NAS COISAS SUPÉRFLUAS, LIBERDADE;

NAS COISAS NECESSÁRIAS, ORDEM;

EM TODAS AS COISAS, COMPREENSÃO.

sábado, 10 de março de 2012


      ECONOMIA, PIB E RIQUEZA NACIONAL



O Brasil  superou a Grã-Bretanha,  se  consolidou  como a 6ª economia do mundo. Ainda este ano, deve ultrapassar a França e ocupar o 5º lugar no ranking econômico mundial.  Nessa caminha, deixará o Canadá para trás e em poucos anos será a 4ª economia. Contudo, PIB é uma forma perversa de se medir a economia dos países. O crescimento econômico de um país não significa que ele se tornou  um país rico. Rica é aquela nação que apresenta bons índices de desenvolvimento na área social ( o IDH ). Educação de qualidade, saúde, habitação condigna, água tratada, energia elétrica e esgoto sanitário  universalizados; transporte público rápido e seguro, sem desleixar o conforto dos passageiros; segurança, que assegure ao cidadão o direito de ir e vir, sem aquele malfeitor espreitando lá na esquina; ruas limpas, espaços públicos bem cuidados onde as pessoas possam encontrar condições de lazer. Entre outros requisitos básicos.

Infelizmente, o Brasil nunca teve uma liderança que olhasse  para o potencial de recursos naturais do nosso solo e subsolo. E tivesse a coragem de explorá-los com mão de obra, tecnologia e capital nacionais. É uma balela dizer que o Brasil é um país rico. O Brasil possui vasto potencial de recursos naturais, como ferro e outros, além de minas de ouro, prata, diamante, manganês,  urânio,  xisto e outros minerais  e uma enorme floresta tropical, uma bacia fluvial ainda não devidamente dimensionada, mas com certeza igual ou superior  às maiores do mundo. Todos esses recursos,  se devidamente aproveitados pelas nossas lideranças em favor da população em geral  poderão se transformar em riqueza real.

Nesse momento em que se discute a implantação de um trem de alta velocidade ligando São Paulo ao Rio de Janeiro e Minas Gerais, é lamentável que o País esteja subordinado aos interesses  das grandes corporações econômicas internacionais, representadas aqui pelo lobby corporativo junto ao Congresso,  ao Judiciário e ao Executivo. Vasculhando  as pesquisas de universidades brasileiras, como a USP e outras, encontram-se  projetos dos chamados trem-bala. Só falta o setor empresarial liberta-se da dominação do capital estrangeira, e investir na produção do TAV. Para isso, há no País dinheiro, mão de obra e tecnologia. Só falta decisão política. E coragem para enfrentar e vencer o lobby. É bom lembrar, que em plena segunda guerra mundial Getúlio Vargas mandou construir embarcações para patrulhar o litoral brasileiro. Eram navios construídos em madeira, numa época em que ainda não havia Volta Redonda nem o colossal parque do Vale do São Francisco.

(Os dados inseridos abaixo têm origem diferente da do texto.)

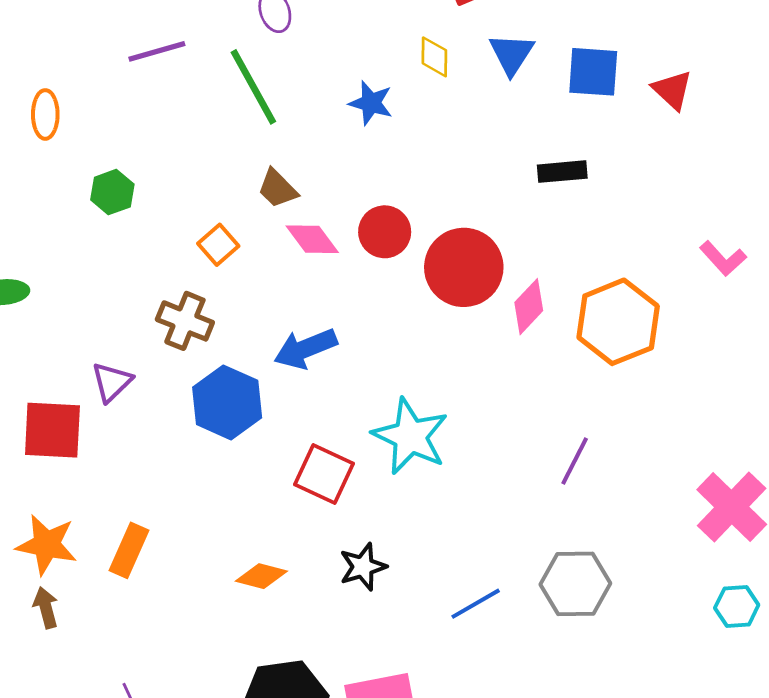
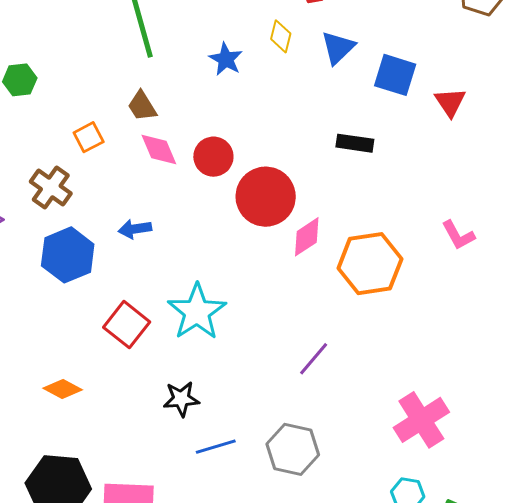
blue arrow: (306, 349) -> (135, 229), size x0.7
black star: (363, 567) -> (181, 399), moved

Os militares privilegiaram o capital estrangeiro, e destruíram dois grandes projetos automobilísticos brasileiros: A  FNM e a Gurgel. Analogamente, depois da redemocratização se deu pouco valor à Embraer. Privatizada, ela estacionou. Agora mesmo, está perdendo contrato para fornecer 60 aeronaves aos Estados Unidos. Os aviões que estão sendo negociados para equipar a Força Aérea Brasileira (FAB) em substituição aos velhos aparelhos  franceses bem que poderiam ser fabricados pela Embraer. Assim como, uma indústria ferroviária poderia produzir trens e metros que viessem resolver os problemas de mobilidade urbana e viabilizar o transporte público de passageiros. País desenvolvido é País sobre trilhos.